The company's GAAP R&D was $207.1 million compared with $215.9 million in last year's third quarter; non-GAAP R&D was $193.3 million compared with $202.2 million in the third quarter of 2009.
During the third quarter, Genzyme began reducing spending in advance of the implementation of the Value Improvement Program, which is beginning this quarter and intended to significantly reduce operating costs and improve margins over the next 15 months, with the full impact seen by 2012. Fourth-quarter savings resulting from this program are expected to be $0.05 per share, which is already accounted for in the fourth-quarter non-GAAP EPS guidance of $0.90 - $0.95.
Late-Stage R&D Programs
Genzyme's late-stage pipeline features three novel treatments that are expected to help drive the company's long-term growth:
- Genzyme last week presented five-year data from the phase 2 trial of alemtuzumab in multiple sclerosis at the Congress of the European Committee for Treatment and Research in Multiple Sclerosis. Data from a sub-group analysis showed that clinical outcomes persist at 60 months. Nearly 90 percent of alemtuzumab-treated patients were free of sustained accumulation of disability and maintained improved mean disability scores and a low risk of relapse over the 60-month follow-up period, with no changes in the safety profile. Two phase 3 studies are ongoing and data are expected beginning in mid-2011. The company expects to file for U.S. and E.U. approval in early 2012, and has been granted fast track status by the FDA for this submission.

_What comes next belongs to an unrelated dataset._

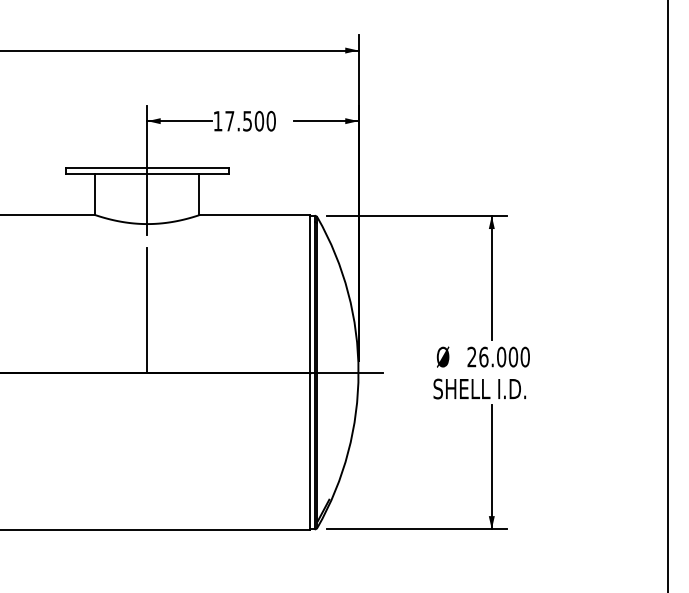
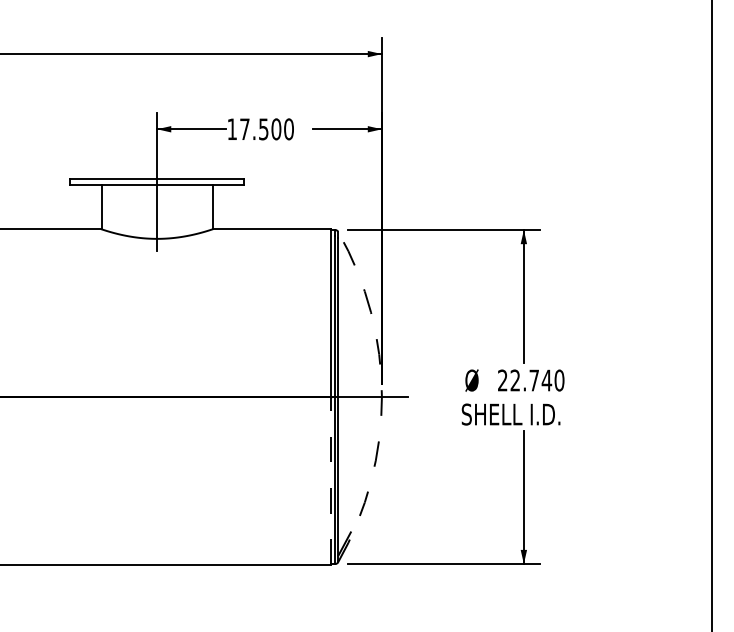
line: (147, 309) -> (157, 329), removed
text: (498, 356) -> (531, 379), 26.000 -> 22.740
arc: (358, 372) -> (381, 396), solid -> dashed
line: (310, 451) -> (330, 481), solid -> dashed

- Genzyme and Isis Pharmaceuticals Inc. reported in August that phase 3 studies of mipomersen in severe hypercholesterolemia and high-risk patients met their primary endpoints with 36 and 37 percent LDL-C reductions. These two studies, along with two additional phase 3 trials that have already been completed, will contribute to the initial U.S. and E.U. regulatory filings for the product, which will seek approval for the treatment of patients with the genetic disease homozygous familial hypercholesterolemia (FH). These two filings may also include patients with severe heterozygous FH, and are anticipated in the first half of 2011.
- Enrollment is underway in three global, multi-center, phase 3 trials of eliglustat tartrate, Genzyme's investigational oral therapy for patients with Gaucher disease type 1. There are currently a total of 65 active sites for these trials, with additional sites preparing to begin enrollment. Two-year follow-up data from the phase 2 clinical trial of the treatment were recently published in the journal Blood, and indicate continued improvements across all endpoints. Thirty-month data from the trial will be presented at the American Society of Human Genetics annual meeting next month. This therapy has the potential to transform the treatment experience for patients by providing an oral capsule option instead of bi-weekly infusions.